Originally Posted by
Symmetre
No question that airlines have contributed to current problems by selling flights they have no hope of actually operating. No one argues that their goals of ramping things back up vastly exceed their ability to actually do so.
But some responsibility also lies with the federal government, for they alone are responsible for maintaining adequate staffing levels at security and customs - two areas that have been identified as major bottlenecks. The feds are also responsible for decisions around whether or not employees need to be fully vaccinated in order to report for work.
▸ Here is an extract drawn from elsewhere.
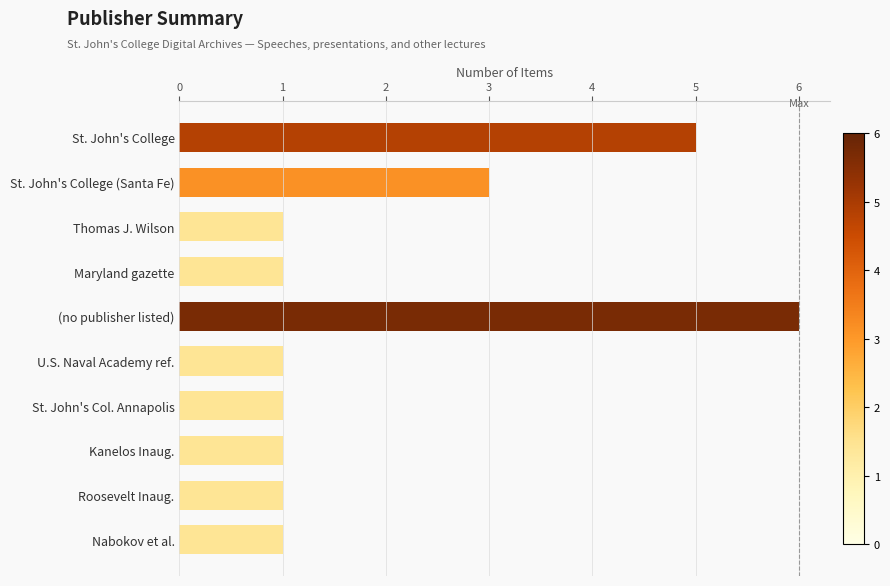

The chart shows a value of 5 at St. John's College (Santa Fe). True or false?

False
Only Ottawa controls the mandated use of the ArriveCan app, and only Ottawa has control to invoke random covid testing - two other items identified as contributing to massive delays.
Beyond the mess with CATSA, Transport Canada also responsible for backlogs in other aviation-related areas licensing pilots & ATC have come to light in recent days.
Air traffic controllers face licensing delays due to Transport Canada's crippling backlogs
'Completely dropped the ball': Transport Canada's endless delays ground pilots
So yes, some of the blame falls on the airlines and airport authorities but the Fed's are due a very hefty measure as well (I haven't even mentioned the passport debacle) so there's more than enough to go around for all parties involved.
The most frustrating thing is all stakeholders well knew the pandemic pause on travel for millions of Canadians would eventually end and demand would soar but rather than plan for an orderly scale-up it seems each entity was more intent on pointing out others failings while doing little if anything themselves.